| Text passage |
● ● ● ●
An ethnic loyalist holds that each culture has a duty to preserve its own identity against the larger cosmopolis. The acknowledged pain of cultural loss makes this desire for preservation understandable. The difficulty, again, occurs when preservation becomes separation and there are any number of ethnic groups in the modern world that define themselves in sometimes violent opposition to other ethnic groups and to the cosmopolis. If we assert the right of all peoples to their own ethnicity, do we also sanction the ethnic intolerance that characterizes many cultures? If we argue that all people have a right to their own ethnicity, do we thereby approve of an ethnicity that is characterized by intolerance of other ethnic groups? Knowledge of one's ethnic heritage, or pride in the accomplishments of members of one's ethnic group may usefully bolster one's sense of self and self-esteem; but, clearly, the element of potential intolerance in ethnic self-identity must be sacrificed to the larger polis. In order to assert the right to ethnicity for all, we must all adopt the great Enlightenment principles of toleration and mutual respect.
II. Multiculturalism in the Schools
Let me leave intellectual history to discuss the place of multiculturalism in education. The debates over multiculturalism need to be placed in the larger contexts of education and civil rights. Today the new frontier in the civil rights struggle is the attempt to overcome educational injustice. But that is a much more subtle and confusing struggle than sit-ins and freedom rides. It's a battle of experts and slogans where what seems benign may be malignant, and where it's hard to tell right from wrong, true from false.
● ● ● ●
| Provided records |

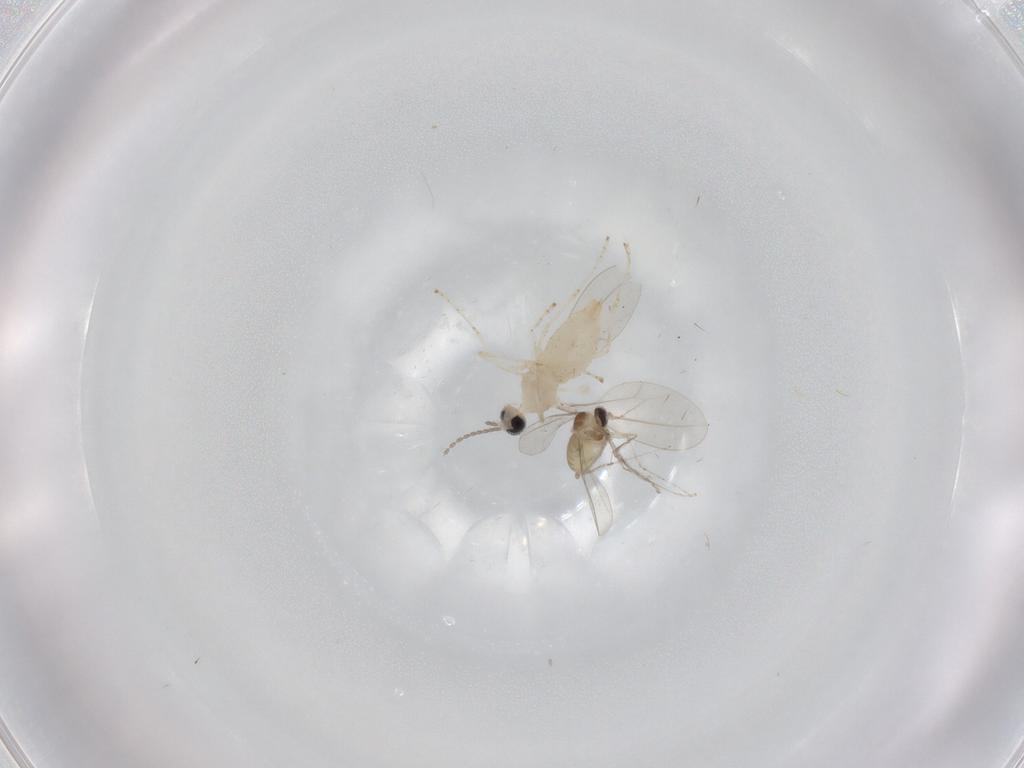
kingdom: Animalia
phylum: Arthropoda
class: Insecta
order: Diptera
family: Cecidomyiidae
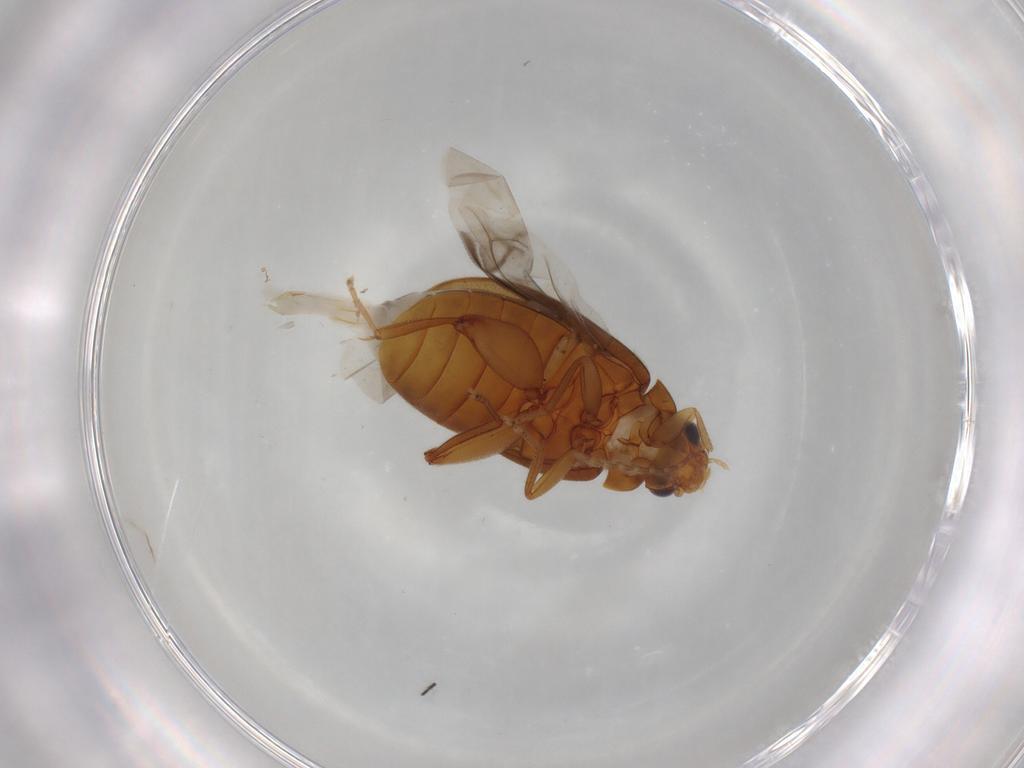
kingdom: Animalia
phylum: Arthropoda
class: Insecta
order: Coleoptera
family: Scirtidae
● ● ● ●
| Required task A |
In the multiculturalism passage, what is the new frontier in the civil rights struggle today?
| Required task B |
Can you reproduce every line of the records word for word, omitting the pictures?

| Exercise response A |
The attempt to overcome educational injustice.

| Exercise response B |
kingdom: Animalia
phylum: Arthropoda
class: Insecta
order: Diptera
family: Cecidomyiidae
kingdom: Animalia
phylum: Arthropoda
class: Insecta
order: Coleoptera
family: Scirtidae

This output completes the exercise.